Exercise details: Return the lines below verbatim, starting with the line that contains "pose: elev=141.4 azim=75.0" and ending with the line that contains "Dot at: (260, 279)".
#### Data supplied
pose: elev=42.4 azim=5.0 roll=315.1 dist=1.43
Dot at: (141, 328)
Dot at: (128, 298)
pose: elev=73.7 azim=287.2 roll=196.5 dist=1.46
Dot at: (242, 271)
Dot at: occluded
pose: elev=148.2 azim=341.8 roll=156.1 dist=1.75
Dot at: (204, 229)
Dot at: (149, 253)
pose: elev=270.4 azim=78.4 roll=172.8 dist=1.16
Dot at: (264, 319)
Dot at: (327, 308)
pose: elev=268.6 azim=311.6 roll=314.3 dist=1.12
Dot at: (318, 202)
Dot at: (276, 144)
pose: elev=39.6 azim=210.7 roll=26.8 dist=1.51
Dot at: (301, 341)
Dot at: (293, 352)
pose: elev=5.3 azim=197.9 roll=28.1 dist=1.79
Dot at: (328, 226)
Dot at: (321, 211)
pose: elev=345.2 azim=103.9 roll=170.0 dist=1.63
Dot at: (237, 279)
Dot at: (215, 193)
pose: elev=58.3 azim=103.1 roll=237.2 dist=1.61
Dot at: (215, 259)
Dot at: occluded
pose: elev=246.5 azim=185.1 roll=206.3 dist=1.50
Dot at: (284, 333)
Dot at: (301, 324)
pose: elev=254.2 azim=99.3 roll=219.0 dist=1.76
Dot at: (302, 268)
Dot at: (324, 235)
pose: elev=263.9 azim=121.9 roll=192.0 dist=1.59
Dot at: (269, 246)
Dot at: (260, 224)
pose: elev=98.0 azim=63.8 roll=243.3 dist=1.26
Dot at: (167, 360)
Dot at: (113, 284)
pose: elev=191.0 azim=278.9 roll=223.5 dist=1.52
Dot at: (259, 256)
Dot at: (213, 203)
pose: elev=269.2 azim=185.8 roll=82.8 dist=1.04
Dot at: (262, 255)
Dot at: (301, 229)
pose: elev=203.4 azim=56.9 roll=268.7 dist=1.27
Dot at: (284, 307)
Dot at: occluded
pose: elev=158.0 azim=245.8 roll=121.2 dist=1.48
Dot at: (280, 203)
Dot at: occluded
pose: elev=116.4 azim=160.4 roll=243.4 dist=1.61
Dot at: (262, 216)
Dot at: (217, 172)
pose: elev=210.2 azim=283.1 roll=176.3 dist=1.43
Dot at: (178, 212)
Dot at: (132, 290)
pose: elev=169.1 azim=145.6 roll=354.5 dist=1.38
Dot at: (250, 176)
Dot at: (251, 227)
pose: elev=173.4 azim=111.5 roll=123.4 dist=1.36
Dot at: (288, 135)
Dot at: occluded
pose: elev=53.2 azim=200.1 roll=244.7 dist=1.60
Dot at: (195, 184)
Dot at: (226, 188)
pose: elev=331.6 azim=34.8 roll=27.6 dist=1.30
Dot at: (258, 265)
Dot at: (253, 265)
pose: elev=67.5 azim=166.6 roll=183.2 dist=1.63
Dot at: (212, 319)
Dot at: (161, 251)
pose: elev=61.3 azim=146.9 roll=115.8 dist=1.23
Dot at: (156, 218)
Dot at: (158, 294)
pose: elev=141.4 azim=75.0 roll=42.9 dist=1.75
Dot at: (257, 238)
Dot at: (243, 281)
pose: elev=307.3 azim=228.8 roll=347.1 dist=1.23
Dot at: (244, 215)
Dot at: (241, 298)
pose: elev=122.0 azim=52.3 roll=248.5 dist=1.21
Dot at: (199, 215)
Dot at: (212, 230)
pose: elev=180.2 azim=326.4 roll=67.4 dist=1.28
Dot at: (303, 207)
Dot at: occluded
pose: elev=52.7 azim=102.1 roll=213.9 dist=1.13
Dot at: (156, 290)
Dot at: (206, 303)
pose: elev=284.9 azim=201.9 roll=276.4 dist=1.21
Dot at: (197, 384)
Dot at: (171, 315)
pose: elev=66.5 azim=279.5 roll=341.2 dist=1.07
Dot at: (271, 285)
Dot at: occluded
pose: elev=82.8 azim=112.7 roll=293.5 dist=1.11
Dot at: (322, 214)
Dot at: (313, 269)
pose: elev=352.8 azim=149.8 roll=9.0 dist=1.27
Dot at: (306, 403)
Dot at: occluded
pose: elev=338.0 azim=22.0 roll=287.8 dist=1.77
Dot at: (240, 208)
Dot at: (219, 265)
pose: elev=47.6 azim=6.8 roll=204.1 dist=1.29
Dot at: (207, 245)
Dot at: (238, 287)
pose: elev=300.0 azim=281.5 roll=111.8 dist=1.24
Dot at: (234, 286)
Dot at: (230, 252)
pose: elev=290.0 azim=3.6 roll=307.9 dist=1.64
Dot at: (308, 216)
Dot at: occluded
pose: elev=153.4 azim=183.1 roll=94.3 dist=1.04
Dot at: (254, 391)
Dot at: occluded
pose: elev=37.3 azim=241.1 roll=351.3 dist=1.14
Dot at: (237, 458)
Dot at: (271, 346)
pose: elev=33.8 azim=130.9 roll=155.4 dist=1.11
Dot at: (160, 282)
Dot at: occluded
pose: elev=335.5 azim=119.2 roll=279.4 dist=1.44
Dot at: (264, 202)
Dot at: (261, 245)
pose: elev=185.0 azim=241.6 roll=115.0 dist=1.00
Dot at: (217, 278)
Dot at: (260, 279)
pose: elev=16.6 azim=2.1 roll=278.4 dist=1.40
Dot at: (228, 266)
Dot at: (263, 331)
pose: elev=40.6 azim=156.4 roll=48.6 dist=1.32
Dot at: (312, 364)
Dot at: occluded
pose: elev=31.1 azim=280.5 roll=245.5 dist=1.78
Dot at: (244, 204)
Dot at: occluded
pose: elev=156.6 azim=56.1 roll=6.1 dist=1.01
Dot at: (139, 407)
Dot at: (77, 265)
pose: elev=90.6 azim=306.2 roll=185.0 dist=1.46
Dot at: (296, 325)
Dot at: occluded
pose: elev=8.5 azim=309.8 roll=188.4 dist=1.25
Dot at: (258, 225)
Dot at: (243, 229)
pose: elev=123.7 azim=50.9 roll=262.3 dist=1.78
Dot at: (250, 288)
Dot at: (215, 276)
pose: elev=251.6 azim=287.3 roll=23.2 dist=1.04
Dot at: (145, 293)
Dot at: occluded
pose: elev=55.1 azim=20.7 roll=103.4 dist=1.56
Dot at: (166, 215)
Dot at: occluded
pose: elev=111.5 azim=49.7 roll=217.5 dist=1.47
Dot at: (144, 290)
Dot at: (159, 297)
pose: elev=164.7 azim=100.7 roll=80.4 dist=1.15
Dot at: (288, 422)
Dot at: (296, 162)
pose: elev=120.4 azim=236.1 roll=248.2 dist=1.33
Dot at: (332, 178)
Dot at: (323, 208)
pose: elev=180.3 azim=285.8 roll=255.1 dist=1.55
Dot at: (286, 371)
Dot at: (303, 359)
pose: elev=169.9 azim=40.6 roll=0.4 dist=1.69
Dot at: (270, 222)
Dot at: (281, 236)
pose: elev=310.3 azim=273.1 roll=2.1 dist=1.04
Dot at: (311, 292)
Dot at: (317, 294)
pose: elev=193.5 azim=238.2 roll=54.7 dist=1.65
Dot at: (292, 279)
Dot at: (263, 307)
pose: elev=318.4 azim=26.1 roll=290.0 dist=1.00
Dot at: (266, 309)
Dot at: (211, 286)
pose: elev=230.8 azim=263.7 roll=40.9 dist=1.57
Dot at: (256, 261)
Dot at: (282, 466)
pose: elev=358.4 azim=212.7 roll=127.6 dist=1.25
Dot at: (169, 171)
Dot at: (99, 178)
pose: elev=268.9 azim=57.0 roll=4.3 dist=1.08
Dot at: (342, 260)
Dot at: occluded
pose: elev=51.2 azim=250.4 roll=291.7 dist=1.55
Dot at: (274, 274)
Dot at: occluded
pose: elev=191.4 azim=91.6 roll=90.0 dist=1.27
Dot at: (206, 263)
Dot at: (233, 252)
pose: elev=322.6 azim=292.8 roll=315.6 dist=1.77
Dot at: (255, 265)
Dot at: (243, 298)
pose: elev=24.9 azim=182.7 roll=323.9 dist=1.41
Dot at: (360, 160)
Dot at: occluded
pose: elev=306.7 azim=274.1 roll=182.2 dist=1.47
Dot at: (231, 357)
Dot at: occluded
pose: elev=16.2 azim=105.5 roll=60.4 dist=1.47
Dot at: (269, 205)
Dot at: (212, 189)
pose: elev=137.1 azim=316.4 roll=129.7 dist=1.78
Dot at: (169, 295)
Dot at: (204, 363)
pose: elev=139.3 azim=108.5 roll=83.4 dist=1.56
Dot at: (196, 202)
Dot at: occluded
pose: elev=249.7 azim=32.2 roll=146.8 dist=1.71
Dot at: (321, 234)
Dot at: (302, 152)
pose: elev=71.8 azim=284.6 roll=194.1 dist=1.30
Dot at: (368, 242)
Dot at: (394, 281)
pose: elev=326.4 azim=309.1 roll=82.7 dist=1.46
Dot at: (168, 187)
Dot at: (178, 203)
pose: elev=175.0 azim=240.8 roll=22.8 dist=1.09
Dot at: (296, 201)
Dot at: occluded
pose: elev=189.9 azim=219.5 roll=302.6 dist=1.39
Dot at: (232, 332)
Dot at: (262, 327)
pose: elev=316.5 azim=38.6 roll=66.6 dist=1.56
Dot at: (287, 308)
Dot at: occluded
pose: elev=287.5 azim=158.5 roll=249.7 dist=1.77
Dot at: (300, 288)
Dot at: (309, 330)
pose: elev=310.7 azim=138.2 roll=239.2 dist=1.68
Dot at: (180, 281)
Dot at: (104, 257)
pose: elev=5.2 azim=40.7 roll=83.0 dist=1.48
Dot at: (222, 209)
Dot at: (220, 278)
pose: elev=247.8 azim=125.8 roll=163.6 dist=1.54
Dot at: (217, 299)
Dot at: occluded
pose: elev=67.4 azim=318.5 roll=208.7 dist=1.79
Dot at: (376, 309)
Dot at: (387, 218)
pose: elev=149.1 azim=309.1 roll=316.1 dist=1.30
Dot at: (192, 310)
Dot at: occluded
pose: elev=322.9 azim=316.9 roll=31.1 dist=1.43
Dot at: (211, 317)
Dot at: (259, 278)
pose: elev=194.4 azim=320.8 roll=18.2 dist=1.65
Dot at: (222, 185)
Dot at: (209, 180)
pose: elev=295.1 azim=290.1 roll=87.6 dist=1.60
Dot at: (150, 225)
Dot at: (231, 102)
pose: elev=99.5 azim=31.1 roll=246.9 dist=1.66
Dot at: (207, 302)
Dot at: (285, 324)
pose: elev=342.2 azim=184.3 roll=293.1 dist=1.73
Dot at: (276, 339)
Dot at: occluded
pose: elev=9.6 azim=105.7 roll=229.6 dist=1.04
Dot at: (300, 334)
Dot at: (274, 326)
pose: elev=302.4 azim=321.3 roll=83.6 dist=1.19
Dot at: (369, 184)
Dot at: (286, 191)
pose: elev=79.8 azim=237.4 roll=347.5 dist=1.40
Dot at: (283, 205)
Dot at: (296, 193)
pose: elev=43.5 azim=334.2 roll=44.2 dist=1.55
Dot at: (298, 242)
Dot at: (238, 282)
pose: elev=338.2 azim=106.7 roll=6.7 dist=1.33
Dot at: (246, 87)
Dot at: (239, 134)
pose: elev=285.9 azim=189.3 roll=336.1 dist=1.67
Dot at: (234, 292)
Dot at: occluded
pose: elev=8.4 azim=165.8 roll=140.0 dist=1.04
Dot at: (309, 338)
########
Complete response:
pose: elev=141.4 azim=75.0 roll=42.9 dist=1.75
Dot at: (257, 238)
Dot at: (243, 281)
pose: elev=307.3 azim=228.8 roll=347.1 dist=1.23
Dot at: (244, 215)
Dot at: (241, 298)
pose: elev=122.0 azim=52.3 roll=248.5 dist=1.21
Dot at: (199, 215)
Dot at: (212, 230)
pose: elev=180.2 azim=326.4 roll=67.4 dist=1.28
Dot at: (303, 207)
Dot at: occluded
pose: elev=52.7 azim=102.1 roll=213.9 dist=1.13
Dot at: (156, 290)
Dot at: (206, 303)
pose: elev=284.9 azim=201.9 roll=276.4 dist=1.21
Dot at: (197, 384)
Dot at: (171, 315)
pose: elev=66.5 azim=279.5 roll=341.2 dist=1.07
Dot at: (271, 285)
Dot at: occluded
pose: elev=82.8 azim=112.7 roll=293.5 dist=1.11
Dot at: (322, 214)
Dot at: (313, 269)
pose: elev=352.8 azim=149.8 roll=9.0 dist=1.27
Dot at: (306, 403)
Dot at: occluded
pose: elev=338.0 azim=22.0 roll=287.8 dist=1.77
Dot at: (240, 208)
Dot at: (219, 265)
pose: elev=47.6 azim=6.8 roll=204.1 dist=1.29
Dot at: (207, 245)
Dot at: (238, 287)
pose: elev=300.0 azim=281.5 roll=111.8 dist=1.24
Dot at: (234, 286)
Dot at: (230, 252)
pose: elev=290.0 azim=3.6 roll=307.9 dist=1.64
Dot at: (308, 216)
Dot at: occluded
pose: elev=153.4 azim=183.1 roll=94.3 dist=1.04
Dot at: (254, 391)
Dot at: occluded
pose: elev=37.3 azim=241.1 roll=351.3 dist=1.14
Dot at: (237, 458)
Dot at: (271, 346)
pose: elev=33.8 azim=130.9 roll=155.4 dist=1.11
Dot at: (160, 282)
Dot at: occluded
pose: elev=335.5 azim=119.2 roll=279.4 dist=1.44
Dot at: (264, 202)
Dot at: (261, 245)
pose: elev=185.0 azim=241.6 roll=115.0 dist=1.00
Dot at: (217, 278)
Dot at: (260, 279)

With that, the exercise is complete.